My first ten seconds on that job are deeply etched in my memory. I walked into the creamery where Oggie bottled milk. As with Bill, thin profits forced him to make do with worn our equipment. His bottle capper was missing every third bottle. He couldn't seem to solve the problem, and his chronic, out of adjustment, temper had just pushed past the pressure release zone.
I cheerfully bounced in just as the capper missed again and said, "Good morning Oggie, what would you like me to do this morning." He grabbed a capped bottle of milk, smashed it on to the concrete floor, and bellowed in his barely understandable accent, "Get out, that's all. Just get out of here!" I left, trying again in about ten minutes, this time a bit more subdued and with good results. But many times, while working in the fields a half mile from the yard, I could hear him hollering at farm hands. At least six quit or were fired that summer.
I hired on as a field hand, but when a milking job opened, Oggie let me have it. The work was divided into two shifts, the first starting at 2:30 a.m. and the second at 2:30 p.m. I also slept in two shifts. It took a Big Ben alarm clock with a loud mechanical bell, placed across the room on an upside down metal dishpan, to awaken me for the morning shift.
Two of us milked 150 cows in a milking parlor, instead of a barn.

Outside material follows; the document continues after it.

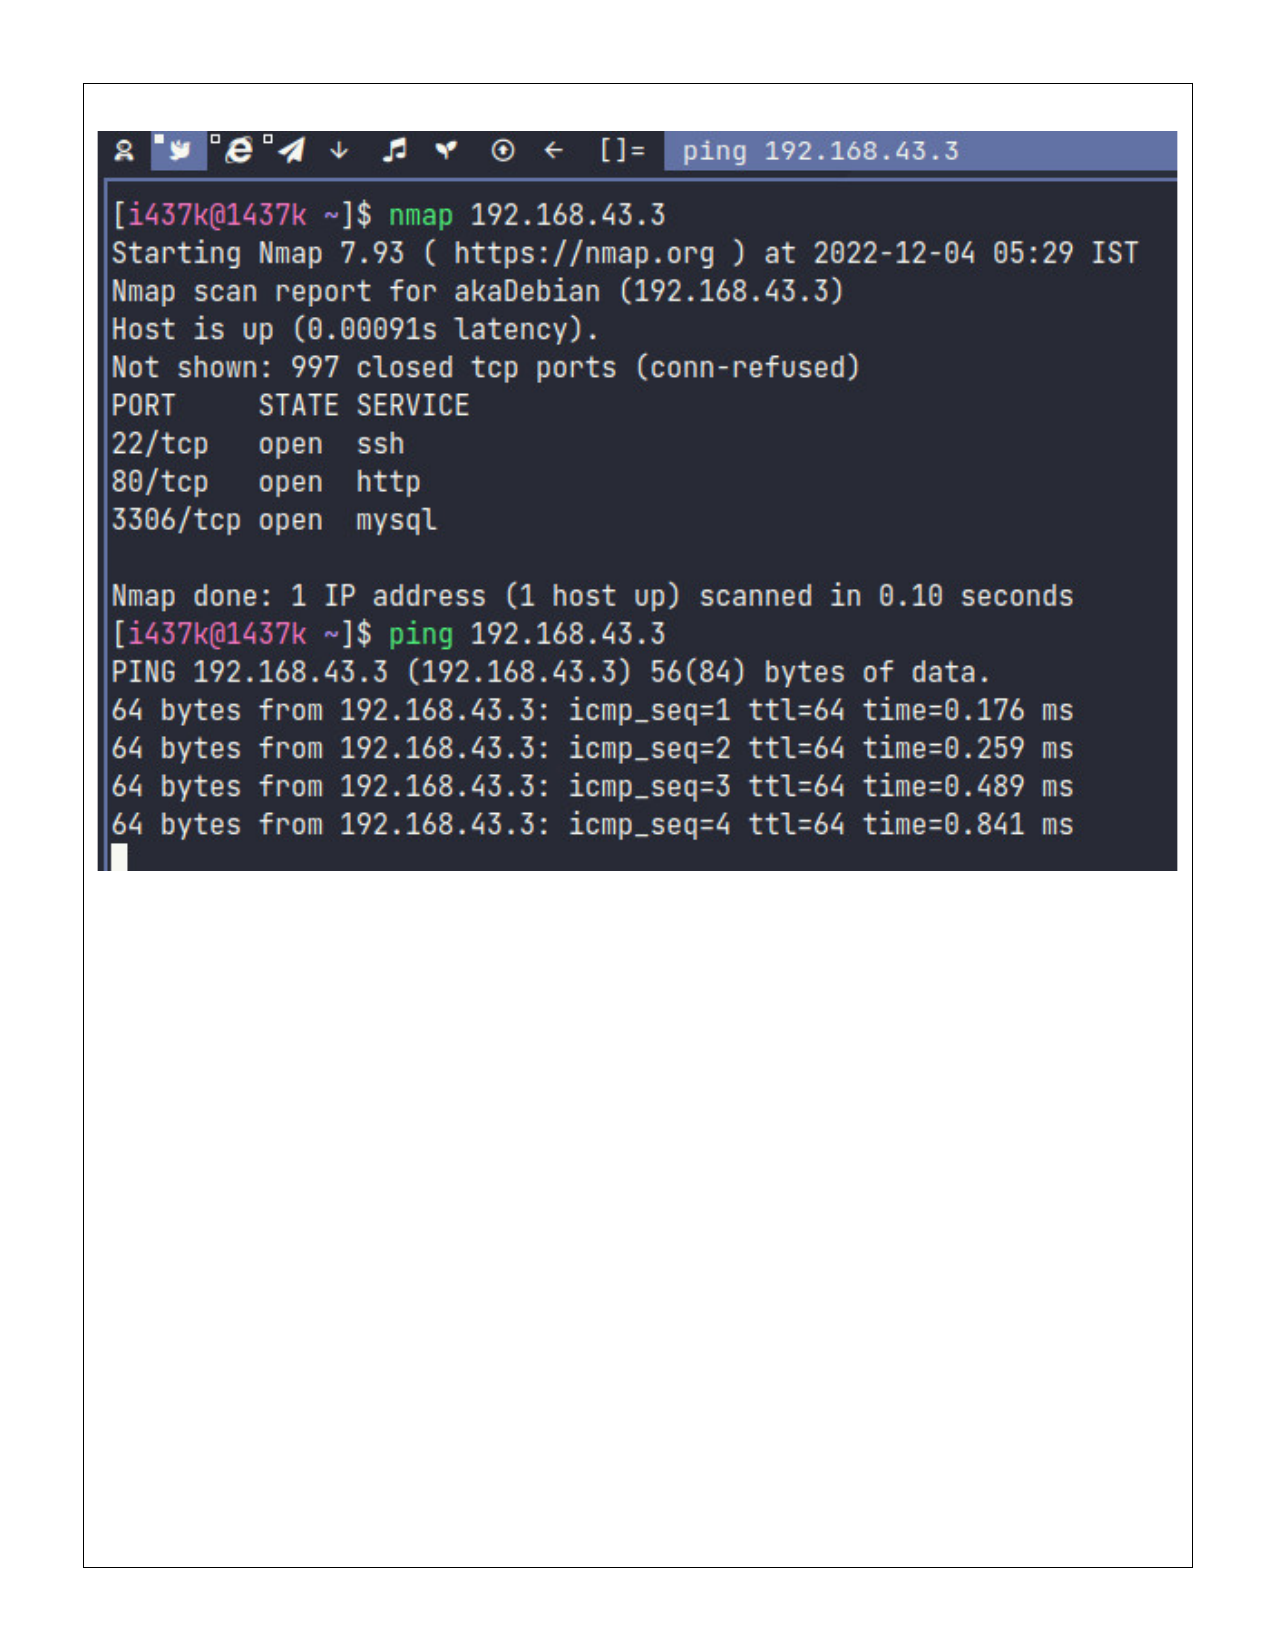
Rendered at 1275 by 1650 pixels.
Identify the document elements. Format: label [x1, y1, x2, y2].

picture [97, 131, 1178, 871]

The cows stood in stalls, nose to tail, and were elevated to our waists. We herded them into a holding pen, moving them in and out of the parlor with factory precision. Number fifty-eight got two cranks of grain, while higher producing number sixty-five got three cranks. The milk went straight from the udder to the cooling tank and on to the bottle in complete sterility.
Occasionally a cow resisted the system. Number 134 had learned to lunge against the gate after eating her grain, popping it open. Off she would run, half milked, leaving the milk machine cups dangling from four rubber tubes like half an octopus. Number seventy-six learned to slip her head through the bars of the stall,, and with a contortionistic twist, give herself more grain. No longer profitable, both were sent to the rendering plant, and their numbers given to more profitable cows.
Fortunately, Oggie never measured my production to food ration in quite the same way. After securing the cows in the holding pen for the morning shift, I grabbed a quart of milk from the cooler. Mid-way through the milking, I drank another quart. At breakfast I had two or three large glasses of milk, biscuits, ham, eggs, and cereal.
At lunch, Oggie's wife served meat, potatoes, homemade bread, at least two kinds of vegetables, and fresh pie. I ate firsts of everything, seconds of some things, and always two or three glasses of milk. during the afternoon milking, I generally drank another two quarts of milk, unless it was Christmas time, in which case I swapped one for a quart of eggnog. Supper was a repeat of lunch.
After supper, I generally retired to the bunk house, which I shared with a wino who cured hangovers by drinking six spoons of instant coffee stirred into a cup of hot tap water; an elderly psychic who, from the dark, talked out loud to his dead uncle, and 24-year-old Fritz. Fritz had been working in the creamery since graduating from the eighth grade at age eighteen.
I worked other dairies during those teen years, relieving farmers for a weekend or for a vacation. Always the work was physically hard but emotionally satisfying. I dreamed of someday owning my own herd.
But high school graduation soon came, along with the threat of being drafted into the Army. To avoid it, I enlisted into the Air Force for four years. By the end of my enlistment, my dream had begun to fade. Now all that remains are fond memories and a Dairyman of the Year award given to me by my Future Farmers of America chapter. The farmers I worked for are now dead or worn out. Still, I walked away with the best part of their farms -- memories I can enjoy without sweat or stink. I wonder if my carpenter brother feels the same way about the nails he's hammered?